August 2nd…
My daughter is getting married this month to a man she’s known at distance for seven months and in person for almost three months.
When I expressed my concern and asked them to at least have a longer engagement to give them time to really get to know one another, it was brushed off as my being too fretful.
On the other hand, they’ve decided to have a wedding in Hawaii sans friends or family. As she put it to me, “Why should I spend the time and money to have friends and family involved when they don’t support my choice?”
I feel as if there has been a decision to retaliate against those who have expressed concern and care for her long-term happiness as if it were something unreasonable or deliberately malign.
What she fails to notice or realize is that my concern didn’t result in my disapproval or withdrawal of my presence or support. In fact, I contributed half of her wedding dress cost just to ensure she had something memorable to wear on her special day.
It’s as if anything less than full acceptance is, itself, unacceptable. Of course, I feel hurt. But the hurt is more for the combined events since her arrival in June than this one episode.
She moved out here on June 1st and, by the middle of June, was largely moved in with her fiance. We had a bit of a tiff over this; we’ve been living cross-coasts from one another for years and I was really looking forward to having some family time with her at long, long last.
Now, she essentially thinks it’s “no big deal” and agrees to try and visit when she’s not too busy.
What she didn’t realize that I already knew was that she changed her mailing address to his prior to the move out. I knew this when she told me she had made the chance of address, but the obligatory confirmation didn’t arrive here from the post office.
Also because, when polishing her resume by her request, I found her fiance’s address as the point of contact. It didn’t even occur to her that it would be noticed… or would matter… or might hurt.
I tell myself it’s just a natural part of the maturation process. I tell myself it shouldn’t be “this big a deal” to me. I tell myself I’m being overly-sensitive and that I should just let it go so it doesn’t become a wedge.

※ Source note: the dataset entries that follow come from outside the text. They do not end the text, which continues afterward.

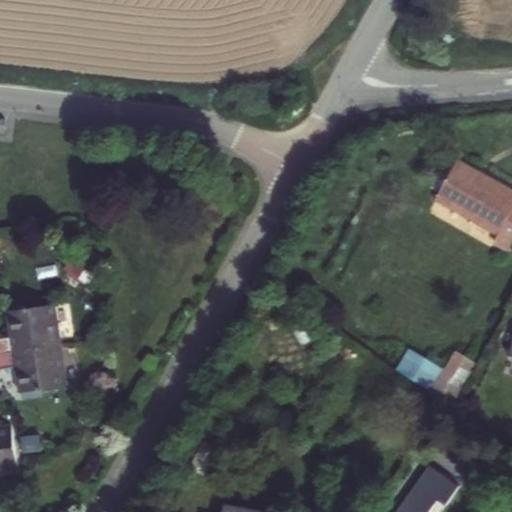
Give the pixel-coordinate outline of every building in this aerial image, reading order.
[(511,191),(458,162),(435,203),(500,237),(496,245),(508,252),(511,244),(511,191)] [(21,325),(0,328),(0,343),(65,333),(58,292),(17,299),(21,325)] [(72,375),(65,333),(0,343),(0,360),(19,357),(23,382),(72,375)] [(454,402),(480,361),(459,348),(447,367),(412,345),(399,366),(454,402)] [(0,465),(26,461),(19,421),(0,424),(0,465)] [(415,511),(438,481),(446,486),(458,469),(429,449),(384,511),(415,511)] [(206,511),(250,511),(251,509),(209,499),(206,511)]
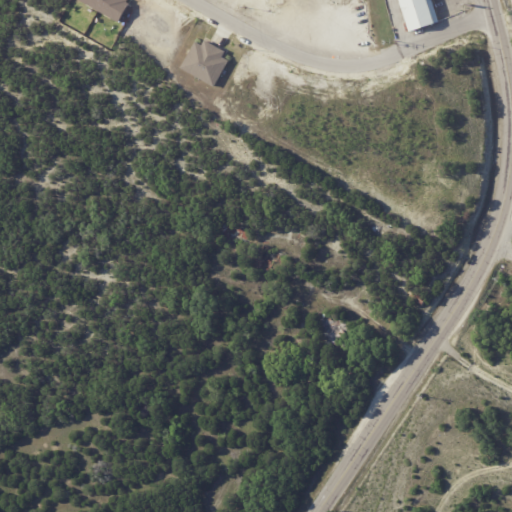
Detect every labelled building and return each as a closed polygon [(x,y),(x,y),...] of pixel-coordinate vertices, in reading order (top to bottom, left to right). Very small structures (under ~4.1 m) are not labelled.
[(433,0),(440,21),(411,30),(400,0),(433,0)] [(211,42),(226,51),(223,56),(230,60),(215,86),(181,67),(197,41),(203,45),(206,39),(211,42)] [(218,236),(225,220),(253,232),(249,240),(232,234),(230,240),(218,236)] [(413,299),(418,291),(429,297),(424,306),(413,299)] [(323,332),(338,320),(351,335),(336,348),(323,332)]
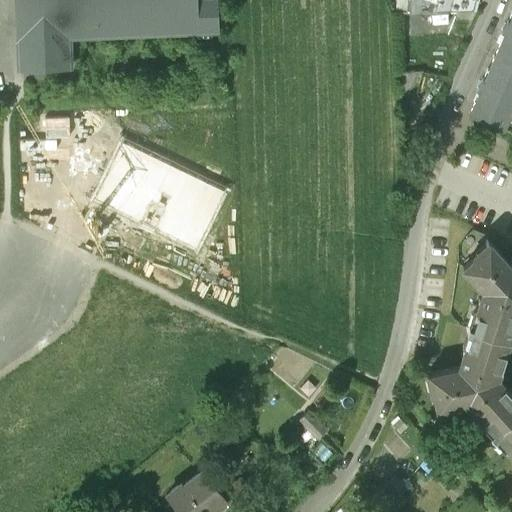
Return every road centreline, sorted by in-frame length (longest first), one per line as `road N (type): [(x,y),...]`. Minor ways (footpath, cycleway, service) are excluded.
road 1 (residential): [(319,511),(359,456),(404,350),(443,118)]
road 2 (track): [(20,292),(4,220),(6,112),(22,85),(1,62)]
road 3 (residential): [(443,118),(494,0)]
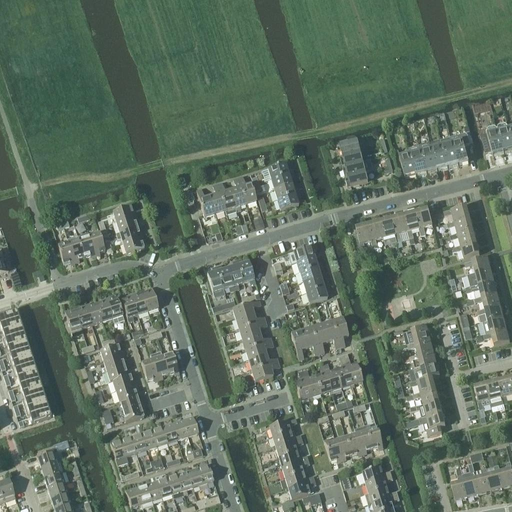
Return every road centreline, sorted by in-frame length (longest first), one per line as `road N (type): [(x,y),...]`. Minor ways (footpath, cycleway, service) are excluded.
road 1 (track): [(511,81),(321,132),(27,188)]
road 2 (unclassified): [(257,243),(500,176)]
road 3 (unclassified): [(196,391),(160,275)]
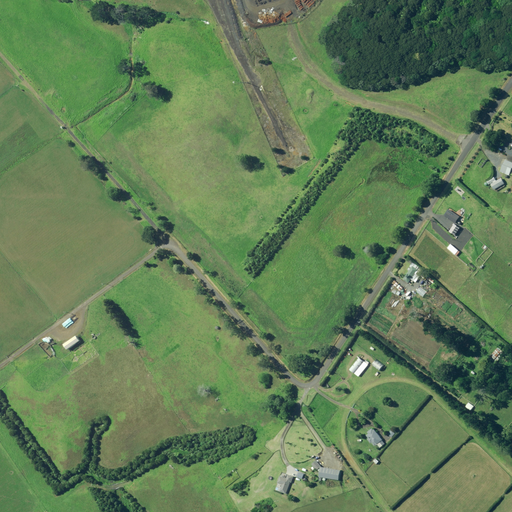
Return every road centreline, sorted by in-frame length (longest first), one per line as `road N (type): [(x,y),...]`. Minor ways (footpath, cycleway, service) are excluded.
road 1 (unclassified): [(511,78),(314,380),(296,381),(166,243),(0,362)]
road 2 (track): [(162,244),(0,50)]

But it is a big deal to me and I don’t think I’m being overly-sensitive, and I’m tired of letting things go as the only means to avoid being hurt.
I kept thinking that surely she wouldn’t really leave me out of her wedding. She’s my only daughter. This is her first (and last, I hope!) marriage. How could she not understand how important this is to a mother, a parent?
August 30th…
They returned on the 30th. Fresh off the plane, she sends me a text that she’s excited to see me, catch up, and spend time with me. It perks me up and I brush all the above under the carpet called, “Whatever, that’s all past and look… NOW it’s going to be ok.”

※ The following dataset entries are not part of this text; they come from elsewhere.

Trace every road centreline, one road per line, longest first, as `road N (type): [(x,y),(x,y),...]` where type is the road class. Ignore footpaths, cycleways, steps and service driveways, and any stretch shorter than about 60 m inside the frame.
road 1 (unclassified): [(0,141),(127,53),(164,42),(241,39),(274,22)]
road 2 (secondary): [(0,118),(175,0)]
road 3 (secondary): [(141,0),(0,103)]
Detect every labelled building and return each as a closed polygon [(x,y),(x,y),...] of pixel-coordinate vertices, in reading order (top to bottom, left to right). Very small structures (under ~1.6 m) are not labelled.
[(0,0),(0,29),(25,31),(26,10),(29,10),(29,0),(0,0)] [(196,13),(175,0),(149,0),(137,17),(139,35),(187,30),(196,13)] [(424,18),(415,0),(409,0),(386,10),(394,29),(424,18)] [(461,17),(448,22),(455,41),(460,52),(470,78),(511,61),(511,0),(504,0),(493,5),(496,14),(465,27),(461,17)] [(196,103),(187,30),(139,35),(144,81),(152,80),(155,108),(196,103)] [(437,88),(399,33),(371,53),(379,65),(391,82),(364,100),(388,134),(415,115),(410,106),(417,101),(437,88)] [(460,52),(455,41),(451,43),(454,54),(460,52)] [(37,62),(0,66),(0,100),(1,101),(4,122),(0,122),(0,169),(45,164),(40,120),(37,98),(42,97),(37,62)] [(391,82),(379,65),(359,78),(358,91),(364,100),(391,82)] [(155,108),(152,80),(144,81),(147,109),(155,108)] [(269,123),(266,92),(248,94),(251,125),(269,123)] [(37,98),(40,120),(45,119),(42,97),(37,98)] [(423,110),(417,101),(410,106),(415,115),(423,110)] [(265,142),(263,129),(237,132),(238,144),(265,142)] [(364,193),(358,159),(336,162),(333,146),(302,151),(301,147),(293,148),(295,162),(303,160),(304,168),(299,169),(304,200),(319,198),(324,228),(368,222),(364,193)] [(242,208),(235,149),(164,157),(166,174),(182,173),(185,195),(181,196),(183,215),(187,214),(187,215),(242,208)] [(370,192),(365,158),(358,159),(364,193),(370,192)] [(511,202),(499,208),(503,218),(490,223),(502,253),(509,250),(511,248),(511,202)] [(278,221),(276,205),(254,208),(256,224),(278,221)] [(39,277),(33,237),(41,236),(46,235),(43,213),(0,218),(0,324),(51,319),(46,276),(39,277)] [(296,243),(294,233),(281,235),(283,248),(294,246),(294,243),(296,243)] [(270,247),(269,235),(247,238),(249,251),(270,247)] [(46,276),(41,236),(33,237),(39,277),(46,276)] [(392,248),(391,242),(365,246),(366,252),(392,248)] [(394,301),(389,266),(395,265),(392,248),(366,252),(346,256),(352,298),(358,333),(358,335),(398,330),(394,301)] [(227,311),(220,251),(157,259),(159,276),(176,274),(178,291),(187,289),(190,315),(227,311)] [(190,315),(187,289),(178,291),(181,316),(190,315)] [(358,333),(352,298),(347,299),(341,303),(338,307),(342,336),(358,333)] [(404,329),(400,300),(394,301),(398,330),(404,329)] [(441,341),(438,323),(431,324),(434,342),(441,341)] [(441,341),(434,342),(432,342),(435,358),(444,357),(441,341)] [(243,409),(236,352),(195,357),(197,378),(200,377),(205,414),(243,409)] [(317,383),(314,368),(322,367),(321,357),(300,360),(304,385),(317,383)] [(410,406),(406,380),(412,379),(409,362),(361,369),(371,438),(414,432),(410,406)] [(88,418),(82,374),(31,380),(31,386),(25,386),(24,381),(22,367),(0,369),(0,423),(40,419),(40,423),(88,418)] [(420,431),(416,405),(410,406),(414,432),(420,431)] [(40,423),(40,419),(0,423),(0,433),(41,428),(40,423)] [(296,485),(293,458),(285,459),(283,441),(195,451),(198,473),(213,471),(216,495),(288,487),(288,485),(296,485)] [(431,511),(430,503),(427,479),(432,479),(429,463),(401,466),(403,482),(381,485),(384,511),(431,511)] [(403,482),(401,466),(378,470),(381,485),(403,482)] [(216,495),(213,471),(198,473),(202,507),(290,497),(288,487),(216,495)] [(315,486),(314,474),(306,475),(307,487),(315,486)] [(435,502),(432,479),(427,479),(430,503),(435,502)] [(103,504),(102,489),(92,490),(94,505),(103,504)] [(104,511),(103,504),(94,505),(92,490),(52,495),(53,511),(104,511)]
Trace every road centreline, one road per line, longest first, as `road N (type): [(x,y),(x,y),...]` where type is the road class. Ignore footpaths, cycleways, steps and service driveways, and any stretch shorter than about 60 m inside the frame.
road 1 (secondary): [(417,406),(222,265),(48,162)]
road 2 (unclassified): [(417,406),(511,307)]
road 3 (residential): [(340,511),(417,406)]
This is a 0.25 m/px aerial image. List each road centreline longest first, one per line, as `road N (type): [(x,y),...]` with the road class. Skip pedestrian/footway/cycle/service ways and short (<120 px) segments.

At 9pm I get a call asking if they could swing by and pick up her dog and the fish I’d watched for the week they were away. It was late, I was tired, and, having waited the day on that text, I wasn’t really in the mood. I asked them to come by the next day (Saturday) after 1.
August 31st…
Saturday morning, I decided to take the wedding cake topper I got for their cake (wry grin) and instead, have it placed into a centerpiece. I felt it would be a nice “welcome home” and perhaps demonstrate that I was making my peace with it all… or at least trying.
They arrived shortly after 3pm on Saturday, picked up the dog, picked up the fish, picked up a bunch of her easily moved things, said they’d return Sunday to move the rest of her items out, and departed.

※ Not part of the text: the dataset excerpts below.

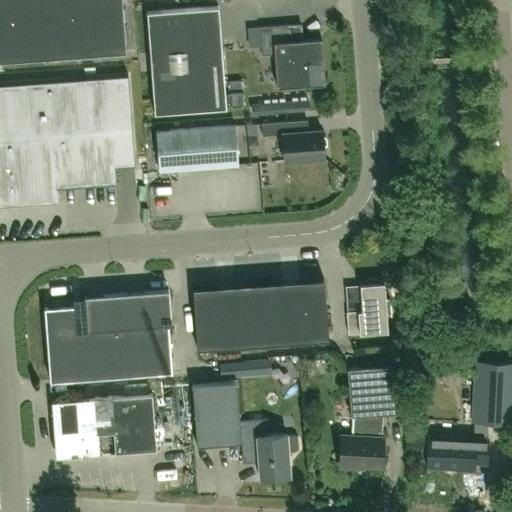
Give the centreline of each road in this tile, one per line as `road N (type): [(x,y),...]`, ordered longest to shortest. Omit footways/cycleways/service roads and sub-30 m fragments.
road 1 (unclassified): [(0,258),(321,232),(349,219),(365,202),(374,168),(365,0)]
road 2 (unclassified): [(13,504),(0,293)]
road 3 (unclassified): [(183,511),(13,504)]
road 4 (residential): [(511,154),(500,0)]
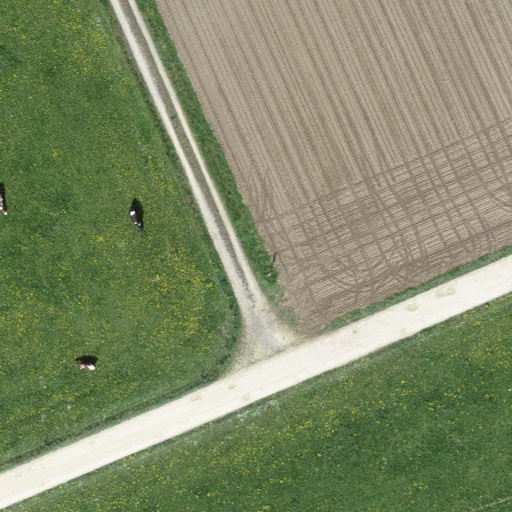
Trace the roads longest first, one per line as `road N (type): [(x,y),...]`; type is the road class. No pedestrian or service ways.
road 1 (track): [(511,265),(0,482)]
road 2 (track): [(115,0),(272,363)]
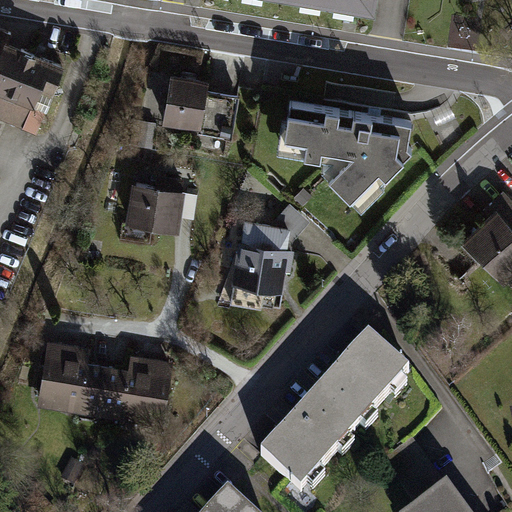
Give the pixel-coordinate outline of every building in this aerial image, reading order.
[(0,116),(24,126),(26,123),(37,128),(63,66),(7,42),(11,33),(0,27),(0,116)] [(213,80),(175,74),(167,122),(203,127),(202,135),(234,140),(241,95),(211,90),(213,80)] [(414,123),(293,102),(287,144),(347,153),(331,170),(364,202),(415,151),(410,146),(414,123)] [(184,192),(137,184),(131,223),(178,231),(184,192)] [(293,203),(280,216),(299,233),(311,220),(293,203)] [(511,217),(479,254),(511,284),(511,217)] [(290,231),(248,224),(234,302),(261,306),(265,285),(280,287),(290,231)] [(370,340),(316,400),(356,435),(409,375),(370,340)] [(46,343),(39,411),(100,417),(106,359),(75,356),(76,346),(46,343)] [(106,359),(100,417),(161,423),(168,355),(139,352),(138,362),(106,359)] [(264,459),(303,493),(356,435),(316,400),(264,459)] [(452,511),(437,491),(412,511),(452,511)] [(245,511),(228,496),(213,511),(245,511)]
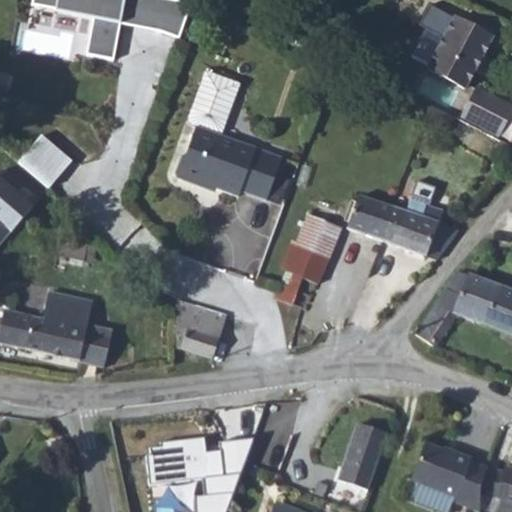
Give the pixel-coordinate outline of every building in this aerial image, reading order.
[(192,10),(140,0),(32,0),(30,11),(57,15),(57,20),(93,27),(88,61),(113,65),(122,31),(179,44),(192,10)] [(492,37),(455,18),(429,69),(466,88),(492,37)] [(175,185),(197,193),(201,191),(236,205),(239,199),(263,208),(279,167),(217,142),(239,91),(206,78),(187,125),(188,130),(196,133),(186,158),(180,160),(172,179),(175,185)] [(473,104),(458,130),(492,150),(508,124),(473,104)] [(41,134),(19,163),(51,187),(73,158),(41,134)] [(0,251),(36,212),(1,184),(0,184),(0,251)] [(344,234),(378,247),(389,216),(355,203),(352,211),(344,234)] [(378,247),(431,267),(454,239),(435,232),(389,216),(378,247)] [(302,300),(311,303),(336,234),(304,223),(294,252),(290,250),(281,276),(283,276),(278,291),(302,300)] [(499,292),(455,277),(413,342),(423,347),(420,354),(430,358),(453,319),(484,331),(499,292)] [(274,303),(298,312),(302,300),(278,291),(274,303)] [(511,297),(499,292),(484,331),(511,342),(511,297)] [(3,312),(0,326),(0,348),(102,371),(111,332),(86,326),(91,304),(47,294),(41,321),(3,312)] [(302,300),(298,312),(307,315),(311,303),(302,300)] [(210,365),(226,324),(176,304),(173,352),(210,365)] [(367,491),(388,435),(358,424),(337,480),(367,491)] [(196,497),(197,511),(226,511),(255,440),(222,442),(221,450),(207,452),(207,438),(162,443),(162,447),(152,447),(152,455),(147,454),(152,485),(203,478),(206,495),(196,497)] [(412,486),(454,503),(453,508),(462,511),(480,511),(481,500),(482,497),(488,474),(471,467),(472,464),(454,458),(453,460),(426,450),(412,486)] [(507,477),(489,471),(488,474),(482,497),(499,503),(507,477)] [(511,511),(511,472),(509,471),(507,477),(499,503),(503,504),(500,511),(511,511)]
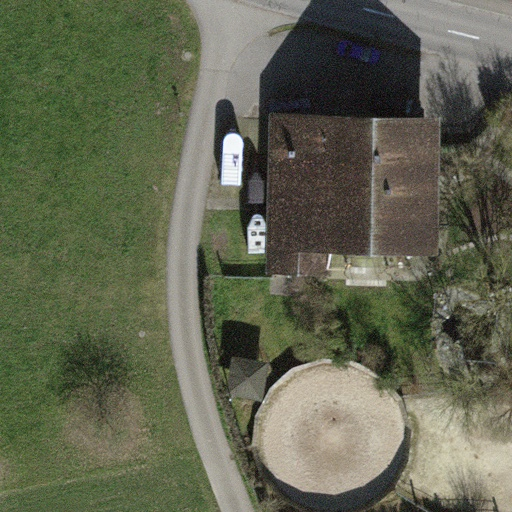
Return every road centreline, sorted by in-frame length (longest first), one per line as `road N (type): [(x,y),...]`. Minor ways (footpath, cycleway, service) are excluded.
road 1 (track): [(234,0),(194,182),(183,298),(197,398),(236,511)]
road 2 (tertiary): [(511,45),(332,0)]
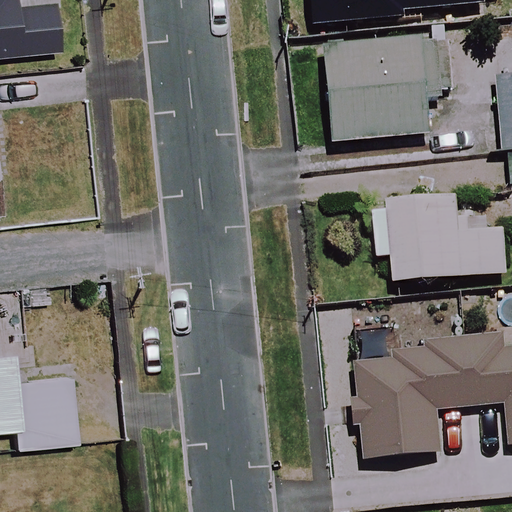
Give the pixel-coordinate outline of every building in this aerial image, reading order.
[(484,19),(483,0),(330,0),(333,28),(484,19)] [(450,98),(445,37),(325,49),(335,148),(431,138),(428,100),(450,98)] [(511,79),(496,81),(503,155),(507,190),(511,189),(511,79)] [(460,237),(457,201),(371,207),(375,261),(392,259),(394,287),(505,279),(502,234),(460,237)] [(511,293),(363,303),(370,417),(511,397),(511,293)] [(0,358),(0,434),(12,433),(14,452),(77,446),(70,376),(17,381),(14,357),(0,358)]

The flowers were left behind; after all, you can’t carry a dog, a fish, and flowers, now can you? I’m sure it’s “just me” who feels that there wasn’t much catching up or time spending.
September 1st
Sunday morning, I ran an errand to return some things while my daughter, her husband, and his father began the first of three loads to move her things out. I pinged her to let her know why I was out, and then again when I finally headed back home (the place was mobbed).
It wasn’t until I got home that I found out she wasn’t coming back with them for the remaining two loads. She didn’t tell me, of course, she sent word through my partner. So he got to tell me when I got back.
It was at this point that I started to really think about the last three months… and, I realized that, June to present, I’ve seen my daughter roughly the equivalent of four days. The excuse initially was that “she just wanted to spend as much time with her fiance as she could”. Now, of course, it’s that’s she married.
In this time, the only times I’ve heard from her have been to ask if I could watch her dog and fish, if I would mind having her fiance’s daughter over with her for a while, and the occasional evening to watch one of our favorite shows, and a birthday dinner three days before my birthday because they were jetting off to get married on my birthday. Other than this, it’s essentially been three months of storing her things and being her “last resort”. The birthday dinner was nice… it made me think of how it could be, how I wish it was.
I suppose there’s a lot I could say, but I will simply say that I am sad.